### WHAT YOU SHOULD DO:
Using the records below, transcribe word for word the stretch from the line that contains "Computer sperrt, so" through the line that contains "bösartiger E-Mail-Anhänge, das", both end lines included, and nothing else.

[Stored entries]
== Segment start ==

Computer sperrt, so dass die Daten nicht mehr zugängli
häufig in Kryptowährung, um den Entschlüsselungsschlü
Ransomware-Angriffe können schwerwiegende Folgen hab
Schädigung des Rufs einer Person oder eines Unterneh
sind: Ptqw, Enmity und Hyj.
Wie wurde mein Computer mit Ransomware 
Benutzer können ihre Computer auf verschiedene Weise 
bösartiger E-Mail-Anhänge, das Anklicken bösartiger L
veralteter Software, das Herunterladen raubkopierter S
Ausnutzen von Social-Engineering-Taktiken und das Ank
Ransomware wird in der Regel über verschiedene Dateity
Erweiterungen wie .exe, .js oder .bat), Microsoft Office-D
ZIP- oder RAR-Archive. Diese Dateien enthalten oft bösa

== Segment end ==
== Segment start ==

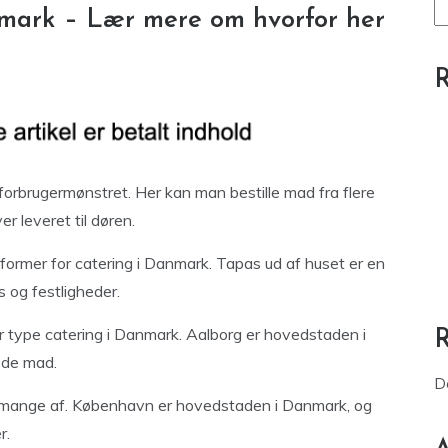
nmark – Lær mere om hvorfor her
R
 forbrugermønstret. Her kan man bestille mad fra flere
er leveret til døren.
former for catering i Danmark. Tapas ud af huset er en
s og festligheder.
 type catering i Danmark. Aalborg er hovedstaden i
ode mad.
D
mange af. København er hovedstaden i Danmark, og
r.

== Segment end ==

### OUTPUT FOR THIS TASK:
Computer sperrt, so dass die Daten nicht mehr zugängli
häufig in Kryptowährung, um den Entschlüsselungsschlü
Ransomware-Angriffe können schwerwiegende Folgen hab
Schädigung des Rufs einer Person oder eines Unterneh
sind: Ptqw, Enmity und Hyj.
Wie wurde mein Computer mit Ransomware 
Benutzer können ihre Computer auf verschiedene Weise 
bösartiger E-Mail-Anhänge, das Anklicken bösartiger L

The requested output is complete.